§ BRIEF:
Copy out the listing below verbatim, starting at the line that contains "order: Lamiales" and ending at the final line of the listing, both included.

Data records
• • • •

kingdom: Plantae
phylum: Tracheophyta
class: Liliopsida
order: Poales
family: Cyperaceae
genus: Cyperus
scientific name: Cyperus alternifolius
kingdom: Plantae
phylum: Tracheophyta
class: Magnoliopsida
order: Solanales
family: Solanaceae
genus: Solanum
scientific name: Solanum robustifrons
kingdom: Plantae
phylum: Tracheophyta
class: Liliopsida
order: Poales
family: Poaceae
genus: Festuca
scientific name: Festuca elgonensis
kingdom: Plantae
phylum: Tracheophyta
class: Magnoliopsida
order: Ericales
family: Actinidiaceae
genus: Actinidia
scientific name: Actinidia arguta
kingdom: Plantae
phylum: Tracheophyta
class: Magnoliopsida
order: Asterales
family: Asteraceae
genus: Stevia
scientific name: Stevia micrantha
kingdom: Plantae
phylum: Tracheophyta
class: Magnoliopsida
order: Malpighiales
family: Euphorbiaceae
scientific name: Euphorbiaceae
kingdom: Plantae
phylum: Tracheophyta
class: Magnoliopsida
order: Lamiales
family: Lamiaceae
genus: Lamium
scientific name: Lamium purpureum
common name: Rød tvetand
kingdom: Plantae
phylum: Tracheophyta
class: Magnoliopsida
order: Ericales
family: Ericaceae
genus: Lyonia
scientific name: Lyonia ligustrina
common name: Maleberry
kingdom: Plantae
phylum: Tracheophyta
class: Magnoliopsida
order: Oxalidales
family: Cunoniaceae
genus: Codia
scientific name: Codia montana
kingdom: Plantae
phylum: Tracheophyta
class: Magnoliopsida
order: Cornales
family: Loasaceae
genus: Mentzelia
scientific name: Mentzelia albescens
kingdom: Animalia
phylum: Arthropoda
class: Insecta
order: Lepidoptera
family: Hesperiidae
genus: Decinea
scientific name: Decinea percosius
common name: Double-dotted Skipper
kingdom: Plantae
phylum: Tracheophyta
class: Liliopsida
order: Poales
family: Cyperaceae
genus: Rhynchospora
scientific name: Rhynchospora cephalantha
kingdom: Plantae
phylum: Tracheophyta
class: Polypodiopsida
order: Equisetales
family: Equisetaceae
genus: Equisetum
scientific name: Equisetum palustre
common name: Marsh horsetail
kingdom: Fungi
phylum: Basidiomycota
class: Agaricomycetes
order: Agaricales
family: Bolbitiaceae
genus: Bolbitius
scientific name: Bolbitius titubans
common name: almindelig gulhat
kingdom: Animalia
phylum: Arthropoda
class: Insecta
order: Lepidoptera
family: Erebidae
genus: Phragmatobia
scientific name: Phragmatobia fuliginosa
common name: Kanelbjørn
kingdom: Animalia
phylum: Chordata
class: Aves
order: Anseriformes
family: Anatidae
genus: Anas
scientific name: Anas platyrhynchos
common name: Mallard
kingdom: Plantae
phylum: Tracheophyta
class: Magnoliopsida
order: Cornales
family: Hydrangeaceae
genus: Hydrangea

• • • •

§ FINISHED TASK:
order: Lamiales
family: Lamiaceae
genus: Lamium
scientific name: Lamium purpureum
common name: Rød tvetand
kingdom: Plantae
phylum: Tracheophyta
class: Magnoliopsida
order: Ericales
family: Ericaceae
genus: Lyonia
scientific name: Lyonia ligustrina
common name: Maleberry
kingdom: Plantae
phylum: Tracheophyta
class: Magnoliopsida
order: Oxalidales
family: Cunoniaceae
genus: Codia
scientific name: Codia montana
kingdom: Plantae
phylum: Tracheophyta
class: Magnoliopsida
order: Cornales
family: Loasaceae
genus: Mentzelia
scientific name: Mentzelia albescens
kingdom: Animalia
phylum: Arthropoda
class: Insecta
order: Lepidoptera
family: Hesperiidae
genus: Decinea
scientific name: Decinea percosius
common name: Double-dotted Skipper
kingdom: Plantae
phylum: Tracheophyta
class: Liliopsida
order: Poales
family: Cyperaceae
genus: Rhynchospora
scientific name: Rhynchospora cephalantha
kingdom: Plantae
phylum: Tracheophyta
class: Polypodiopsida
order: Equisetales
family: Equisetaceae
genus: Equisetum
scientific name: Equisetum palustre
common name: Marsh horsetail
kingdom: Fungi
phylum: Basidiomycota
class: Agaricomycetes
order: Agaricales
family: Bolbitiaceae
genus: Bolbitius
scientific name: Bolbitius titubans
common name: almindelig gulhat
kingdom: Animalia
phylum: Arthropoda
class: Insecta
order: Lepidoptera
family: Erebidae
genus: Phragmatobia
scientific name: Phragmatobia fuliginosa
common name: Kanelbjørn
kingdom: Animalia
phylum: Chordata
class: Aves
order: Anseriformes
family: Anatidae
genus: Anas
scientific name: Anas platyrhynchos
common name: Mallard
kingdom: Plantae
phylum: Tracheophyta
class: Magnoliopsida
order: Cornales
family: Hydrangeaceae
genus: Hydrangea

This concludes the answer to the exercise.